I reckon i'm gonna have to take it to a computer shop to have it sorted, cause i've not a clue.


----------



## Ninja59 (Feb 17, 2009)

look in device manager would be my next port of call tbh


----------



## alan_mcc (Oct 28, 2008)

I did look in device manager, and it says this device is working correctly.

There is no option to switch on/off.


----------



## PJS (Aug 18, 2007)

alan_mcc said:


> I read something online about it needing windows update, so I'll give that a shot.
> 
> alright i cant update it cause it won't connect to the internet, grr.


Does it not have a LAN port?
You could hook it up via a network cable.

Maybe try creating a new network connection via Control Panel, and see if you can find another option for wifi usage.


----------



## alan_mcc (Oct 28, 2008)

I created a new connection, and it still says 'no connection available'.

Can't afford to have it fixed just now, will just leave it for the time being.


----------



## DW58 (Nov 27, 2010)

Two other possibilities:

1. The WiFi is not working on the PC rather than being switched off.
2. Your Router/Hub isn't working - have you re-set it?


----------



## alan_mcc (Oct 28, 2008)

My sisters laptop works fine with the current router.

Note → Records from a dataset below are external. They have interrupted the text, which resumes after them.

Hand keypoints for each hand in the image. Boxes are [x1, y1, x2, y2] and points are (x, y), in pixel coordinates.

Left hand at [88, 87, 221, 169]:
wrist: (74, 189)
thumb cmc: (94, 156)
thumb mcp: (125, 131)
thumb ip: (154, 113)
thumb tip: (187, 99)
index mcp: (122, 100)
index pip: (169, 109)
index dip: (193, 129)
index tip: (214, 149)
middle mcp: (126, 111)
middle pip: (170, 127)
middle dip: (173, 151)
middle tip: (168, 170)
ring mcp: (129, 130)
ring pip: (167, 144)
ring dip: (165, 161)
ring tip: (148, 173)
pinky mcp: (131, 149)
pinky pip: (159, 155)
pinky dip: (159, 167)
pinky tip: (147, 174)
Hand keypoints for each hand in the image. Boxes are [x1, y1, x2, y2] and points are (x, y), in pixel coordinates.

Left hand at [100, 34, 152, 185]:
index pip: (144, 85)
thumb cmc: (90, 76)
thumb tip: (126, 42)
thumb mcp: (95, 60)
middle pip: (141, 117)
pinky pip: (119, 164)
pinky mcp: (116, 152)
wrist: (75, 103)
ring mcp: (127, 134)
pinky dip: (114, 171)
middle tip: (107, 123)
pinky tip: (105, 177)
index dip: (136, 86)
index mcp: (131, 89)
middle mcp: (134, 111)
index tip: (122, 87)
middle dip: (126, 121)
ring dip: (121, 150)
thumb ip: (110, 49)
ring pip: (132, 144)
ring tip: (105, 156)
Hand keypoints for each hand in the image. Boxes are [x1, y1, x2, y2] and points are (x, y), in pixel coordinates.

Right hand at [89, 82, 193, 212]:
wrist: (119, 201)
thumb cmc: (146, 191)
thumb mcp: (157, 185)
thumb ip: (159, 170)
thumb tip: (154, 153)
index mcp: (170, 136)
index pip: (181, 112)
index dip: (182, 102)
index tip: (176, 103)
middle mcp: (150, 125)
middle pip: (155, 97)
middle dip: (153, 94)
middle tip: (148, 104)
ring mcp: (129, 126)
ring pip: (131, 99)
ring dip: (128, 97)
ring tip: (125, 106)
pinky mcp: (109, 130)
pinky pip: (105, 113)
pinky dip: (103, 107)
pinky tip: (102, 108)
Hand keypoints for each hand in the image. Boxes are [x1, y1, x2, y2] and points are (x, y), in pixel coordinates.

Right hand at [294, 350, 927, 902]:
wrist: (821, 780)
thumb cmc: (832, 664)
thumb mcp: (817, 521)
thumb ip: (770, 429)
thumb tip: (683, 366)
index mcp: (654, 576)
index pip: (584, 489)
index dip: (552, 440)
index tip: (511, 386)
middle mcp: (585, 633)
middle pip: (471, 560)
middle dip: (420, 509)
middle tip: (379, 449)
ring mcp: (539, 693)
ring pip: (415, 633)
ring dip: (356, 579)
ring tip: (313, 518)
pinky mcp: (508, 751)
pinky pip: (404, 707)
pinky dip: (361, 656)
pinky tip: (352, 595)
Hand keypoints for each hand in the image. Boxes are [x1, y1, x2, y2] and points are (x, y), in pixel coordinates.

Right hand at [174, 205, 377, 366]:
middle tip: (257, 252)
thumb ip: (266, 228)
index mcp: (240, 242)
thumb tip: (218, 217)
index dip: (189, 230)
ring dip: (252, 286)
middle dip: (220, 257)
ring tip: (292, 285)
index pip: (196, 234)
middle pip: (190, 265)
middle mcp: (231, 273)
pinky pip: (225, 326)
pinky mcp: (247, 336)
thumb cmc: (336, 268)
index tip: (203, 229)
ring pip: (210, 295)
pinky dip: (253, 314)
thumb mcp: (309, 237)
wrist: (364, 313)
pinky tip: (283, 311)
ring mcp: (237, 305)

I gave it to my neighbour and he said a few drivers have been deleted for some reason and he's fixing it just now.


----------



## alan_mcc (Oct 28, 2008)

According to my neighbour it's fried and i'll need to get a new one, will give it a computer shop tomorrow and see what they say.

:wall:


----------



## OvlovMike (Jul 19, 2011)

alan_mcc said:


> According to my neighbour it's fried and i'll need to get a new one, will give it a computer shop tomorrow and see what they say.
> 
> :wall:


Rubbish. Get the screwdriver out then worst case, and try find the wireless card. Let me know what it is, I may have one.


----------



## DW58 (Nov 27, 2010)

alan_mcc said:


> Was on my mums new Samsung laptop earlier


New laptop = warranty - stop faffing about listening to "my neighbour" and send it back, simple as


----------



## slim_boy_fat (Jun 23, 2006)

^^ Maybe Alan meant "new to her", as opposed to "just out of the box" new?


----------



## alan_mcc (Oct 28, 2008)

Less than a month old, I assume it'll have a standard warranty?

I haven't told her what's happened yet (cause she'll scream at me) so I don't really wanna have it replaced.


----------



## slim_boy_fat (Jun 23, 2006)

If it's that new,* get it fixed under warranty*!!

As for your Mum, you may just have to' man up' and tell her - also, you're assuming that's it's something you've done, but things [even new ones] break.

Will she fall for 'techno jargon'......? :lol: :lol:


----------



## alan_mcc (Oct 28, 2008)

I'll tell her the ICV is blocked, causing it to cut out on idle.. she'd believe it. :lol:


----------



## CraigQQ (Jan 20, 2011)

Warranty, send it back..
aslong as neighbour hasn't opened it up.. or he will have voided the warranty.


----------



## alan_mcc (Oct 28, 2008)

nah it's not been opened, explained the whole situation to mother and she's alright with it. i guess it helps that i just sold my car to my sister for a bargain price (shes been begging for months)

i'll get it sent back


----------



## alan_mcc (Oct 28, 2008)

just got the laptop back, switched it on and get to log in screen

the password 'hint' used to be DOG and the password was my dog's name, the password hint has now changed to DOG1 and the password is not the dog's name with or without a 1 on the end

:wall:


----------



## alan_mcc (Oct 28, 2008)

Sorted - it had a capital letter at the start :lol:


----------



## GSD (Feb 6, 2011)

Change your dogs name to "Password"  glad it's sorted now.


----------